Apple iOS 8: What's New for Security?

Symantec's Candid Wueest Sizes Up the Changes
Apple iOS 8: What's New for Security?
Candid Wueest

Candid Wueest of Symantec says a number of useful security and privacy improvements are set to debut in the Apple's forthcoming iOS 8 mobile operating system, and the changes should appeal to users as well as enterprise administrators.
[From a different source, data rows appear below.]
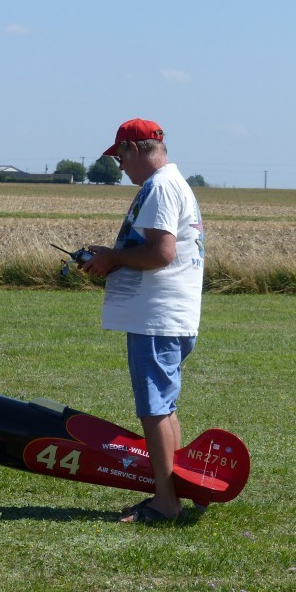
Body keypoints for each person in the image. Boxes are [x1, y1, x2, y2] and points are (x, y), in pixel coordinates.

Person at [81, 118, 205, 524]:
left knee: (153, 410)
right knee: (163, 408)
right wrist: (111, 254)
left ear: (135, 149)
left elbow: (161, 253)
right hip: (168, 315)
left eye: (120, 156)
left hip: (158, 316)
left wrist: (113, 258)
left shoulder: (161, 187)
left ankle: (165, 502)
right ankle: (173, 491)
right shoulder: (170, 184)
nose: (119, 166)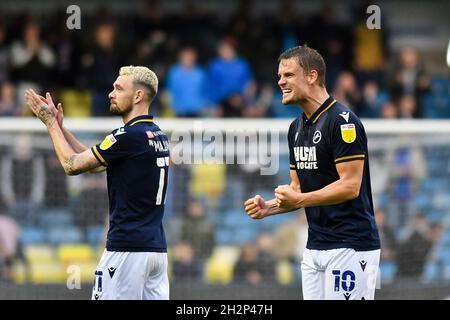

But there are still some unrealized security features that he'd like to see included in future versions.

"iOS 8 actually introduces quite a lot of good changes," says Wueest, a Zurich-based principal threat researcher at Symantec, in this interview with Information Security Media Group. "It's a good evolution."

Wueest has been testing a beta version of iOS 8 for developers, ahead of what Apple has promised will be its official, fall release. He reports that on the enterprise front, Apple has made a number of alterations that should appeal to users, as well as to administrators with BYOD concerns, for whom Apple has created a new, remote-management user interface for mobile device management purposes.

"Obviously Apple is trying to [strengthen] its position in the enterprise market, so they improved their MDM solution quite a bit, providing new features for the administrator to actually control the user's device better," Wueest says. "They can still allow or block certain applications, but now they have a finer granularity in deciding what to do. That goes down to even defining which app can open which documents, revoking permissions centrally, and allowing better feature sets to actually define what the user can do and what the applications are allowed to do as well."

But Wueest finds some "wish list" features lacking in iOS 8, such as stronger anti-tracking features and the ability to have multiple user profiles on a single device, as the Android operating system allows. Such profiles would allow the device owner to creates profiles for other users - such as children or guest users - that restrict their access to certain settings, apps, or stored data, such as work e-mails.

In this interview, Wueest discusses:

  • Enterprise-focused changes to iOS 8, including per-app VPN access, per-message S/MIME email encryption and new MDM features;
  • How the new iOS 8 messaging broker updates Apple's iOS sandbox concept, allowing on-device apps to exchange some types of information without having to send it to the cloud;
  • The more widespread use of encryption in iOS 8 to secure stored data, amongst other changes;
  • Privacy-focused tweaks to iOS 8, such as randomizing MAC addresses for anti-tracking purposes;
  • Apple's new HomeKit framework for managing Internet of Things devices, and HealthKit, which creates a centralized, secure repository on a device to store a user's health and fitness data.

Wueest has more than 15 years of information security experience, including working as a threat researcher for Symantec and IBM. He shares a U.S. patent on "detecting fraudulent websites through an obfuscated reporting mechanism," and his research has been widely published. He's also a regular speaker at conferences, including RSA.